External disruptions in trade cannot interrupt economic development

Source:Xinhua Published: 2019/6/4 17:58:23

China has been on the defensive in its tariff fight with the US, and its restraint is based on the country's knowledge and confidence in its economic strength.

For three consecutive years, the contribution of foreign trade to the Chinese economy, measured by the ratio of net export increment to gross domestic product, has been negative.
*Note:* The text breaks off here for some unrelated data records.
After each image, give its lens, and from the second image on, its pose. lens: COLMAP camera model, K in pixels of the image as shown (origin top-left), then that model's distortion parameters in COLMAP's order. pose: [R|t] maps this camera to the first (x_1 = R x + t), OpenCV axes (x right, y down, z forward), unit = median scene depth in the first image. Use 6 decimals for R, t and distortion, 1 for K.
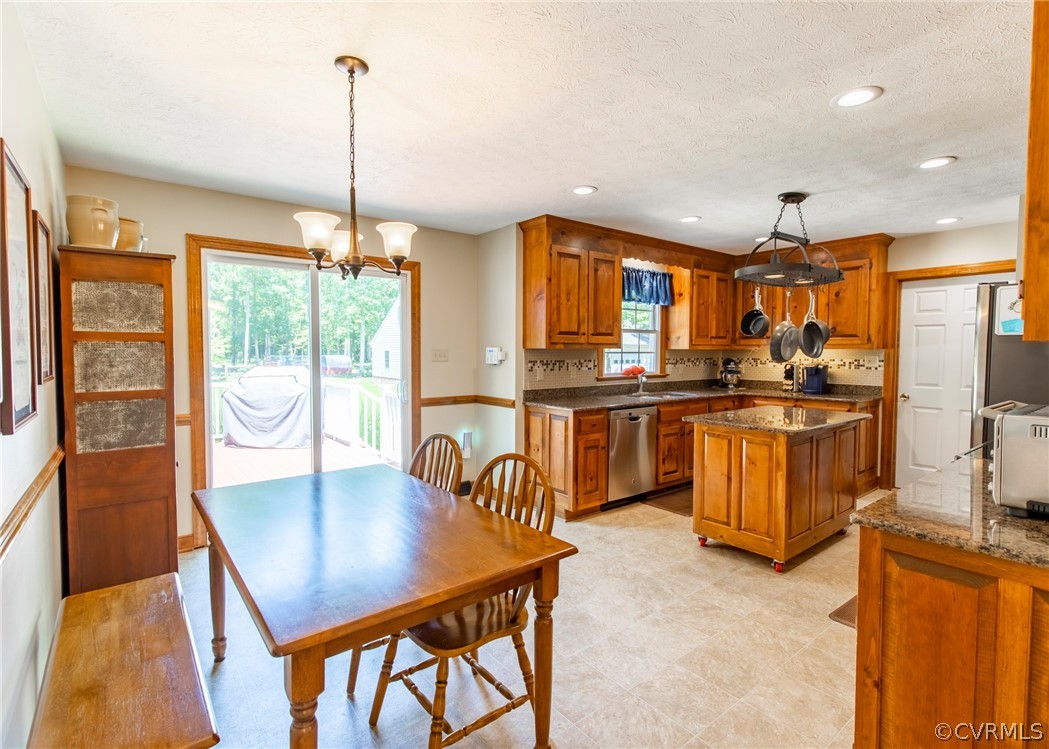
lens RADIAL K [[501.2, 0, 514.2], [0, 501.2, 369.6], [0, 0, 1]] dist [0.004328, -0.000033]
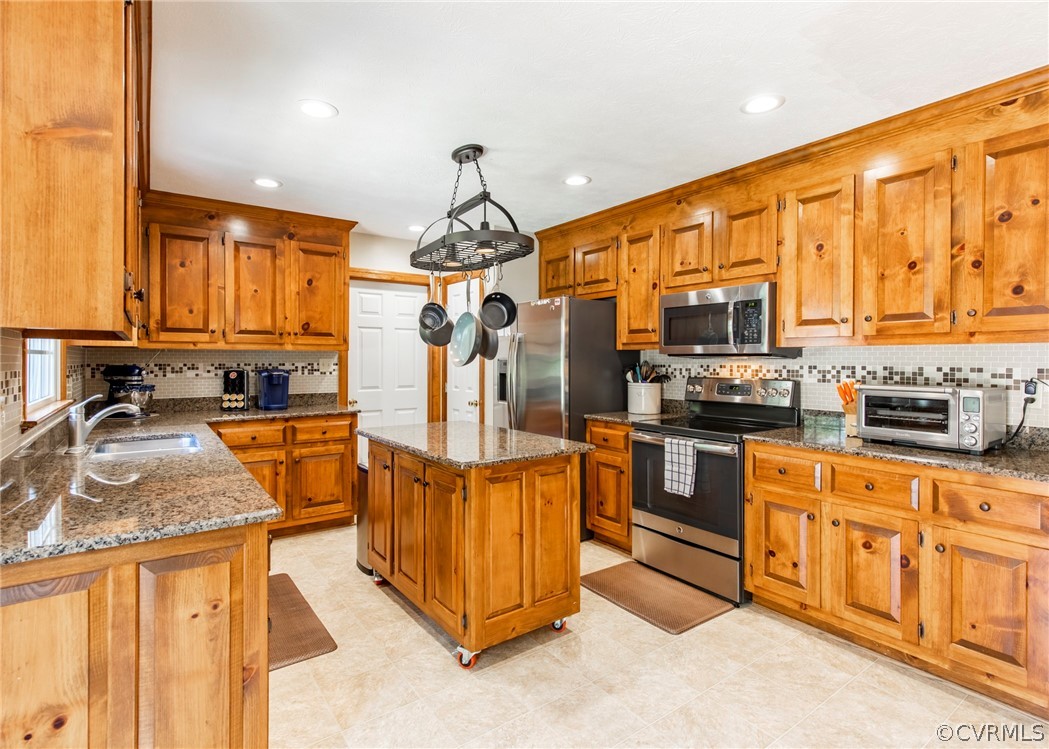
lens RADIAL K [[520.4, 0, 516.8], [0, 520.4, 365.4], [0, 0, 1]] dist [0.006393, -0.000564]
pose [[0.038786, -0.013705, 0.999154, -0.194813], [0.036183, 0.999269, 0.012302, -0.016551], [-0.998592, 0.035675, 0.039253, 0.698016]]
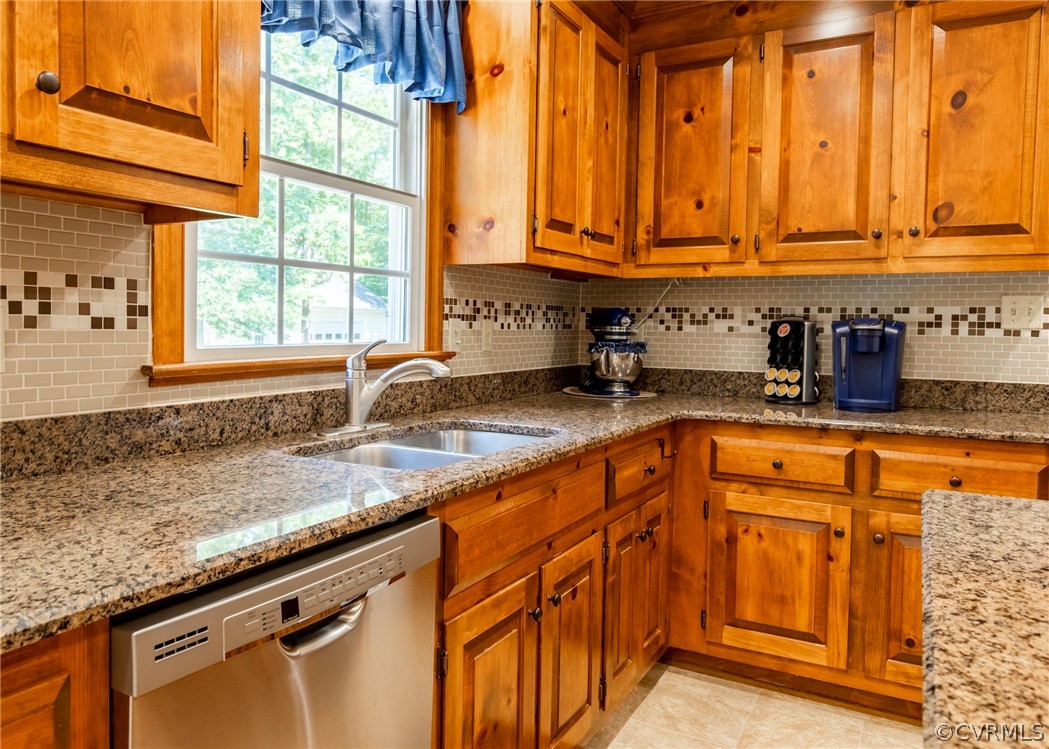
lens RADIAL K [[783.3, 0, 457.7], [0, 783.3, 354.4], [0, 0, 1]] dist [0.001000, -0.001814]
pose [[0.931706, -0.003206, 0.363199, 0.179781], [0.001606, 0.999988, 0.004705, 0.009803], [-0.363210, -0.003801, 0.931700, 0.709137]]
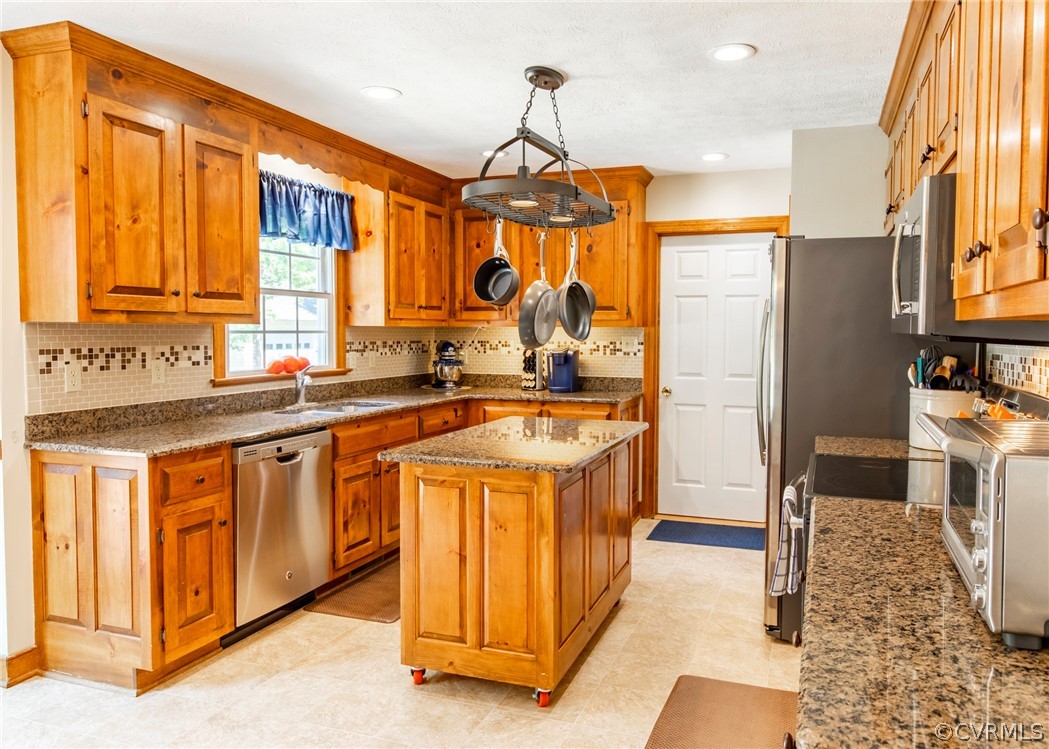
lens RADIAL K [[732.2, 0, 563.9], [0, 732.2, 363.1], [0, 0, 1]] dist [0.008800, -0.001344]
pose [[0.836714, -0.022617, 0.547172, 0.059477], [0.018152, 0.999743, 0.013567, -0.005876], [-0.547339, -0.001419, 0.836910, 0.185516]]
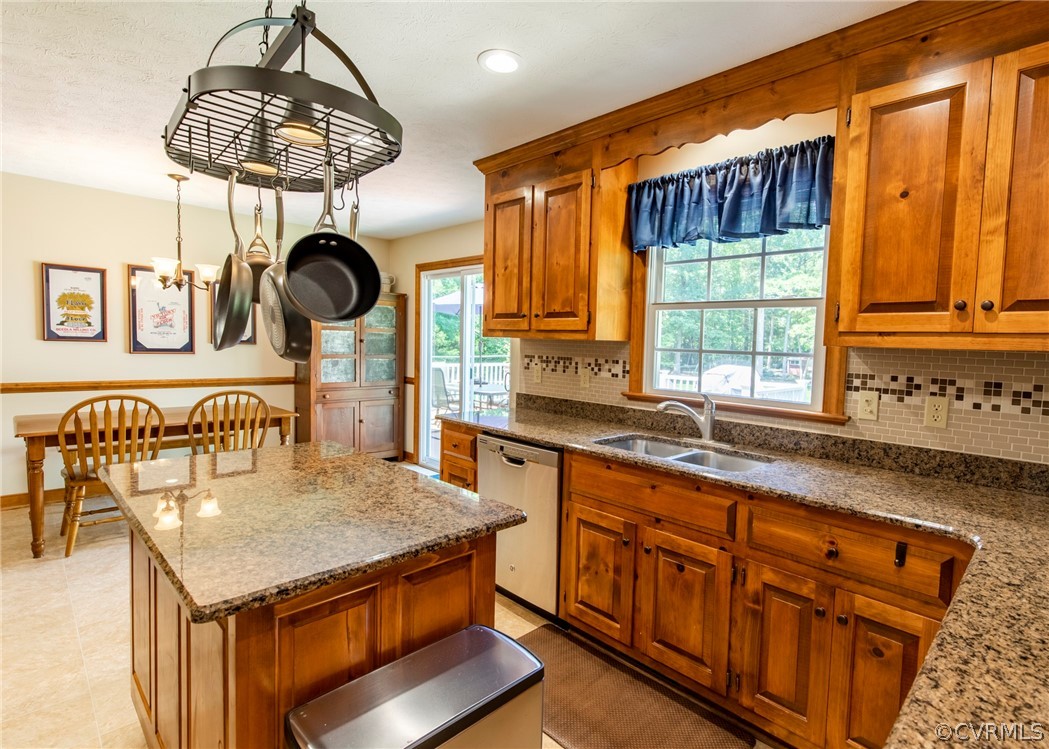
lens RADIAL K [[521.0, 0, 573.1], [0, 521.0, 371.7], [0, 0, 1]] dist [0.005410, 0.000137]
pose [[0.159963, 0.057508, -0.985446, 0.785065], [-0.070978, 0.996388, 0.046625, -0.032824], [0.984568, 0.062487, 0.163467, 0.910961]]
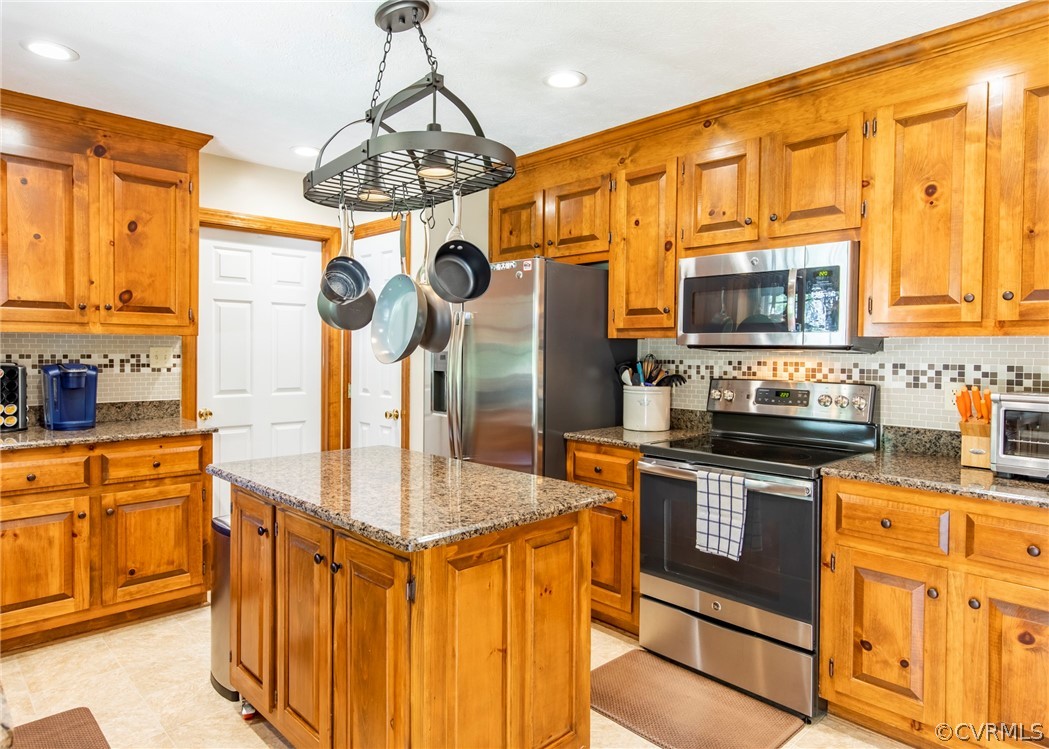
lens RADIAL K [[650.4, 0, 517.6], [0, 650.4, 364.6], [0, 0, 1]] dist [0.004464, 0.001044]
pose [[-0.100889, -0.026680, 0.994540, -0.059326], [0.028623, 0.999149, 0.029707, -0.020498], [-0.994486, 0.031464, -0.100039, 0.744009]]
Domestic demand has propelled the country's economic expansion.

Last year, the contribution rate of domestic demand amounted to 108.6 percent, Ning Jizhe, head of the National Bureau of Statistics, told Xinhua in an interview.

Specifically, consumer spending contributed 76.2 percent as a major engine. 

The days when the Chinese economy mainly relied on the trio of exports, consumption and investment for growth have passed.

Ready-made buffer

As the economy has been evolving into a consumption-led model, the Chinese have the confidence to weather the trade war headwinds and remain cool and collected, Ning said.

Guo Shuqing, Party chief of the People's Bank of China and chairman of the China Banking and Insurance Regulatory Commission, said the negative effects on China's economy were limited and "completely controllable" since domestic consumption had become the strongest impetus for economic growth.

"Most of the Chinese exports to the US are very suitable for domestic consumption," Guo said. "A large portion of them will be consumed in China's rapidly-expanding market, thanks to the country's ongoing consumption upgrading."

Boosted by an improved business environment and innovation, China continues to release its enormous market potential and propel upgrades to consumption, Ning said.

Non-stop efforts

In the face of external uncertainties and challenges, the country is launching a string of measures to seek progress on the basis of ensuring stability in all fields.

To stabilize employment, the country will continue to encourage entrepreneurship, offer more support to emerging industries, and conduct vocational training for university graduates and those with employment difficulties, Ning said.

Meanwhile, Ning urged the acceleration of investment within the central government's budget to step up infrastructure construction, enhance public services, and promote the upgrading of manufacturing technologies and facilities.

Central budgetary investment is also encouraged in building new infrastructure in the telecommunication and Internet industries, while more measures will be unveiled to attract private investment in key fields.

Vowing to create a more open and friendly environment for foreign investors, China will introduce a shortened negative list for foreign investment by the end of June and make moves to boost foreign investment in the central and western regions.

More efforts will be made to better serve significant foreign investment projects in new energy vehicles and new petrochemical industries, with the scale of investment reaching more than $10 billion, Ning said.

Ning stressed that although the temporary volatility in the external environment could affect market expectations, in the long run, the positive prospects for the Chinese economy will boost business morale.

"Confidence in the Chinese market will definitely be growing given the stable, healthy and sustainable development of the economy," he said.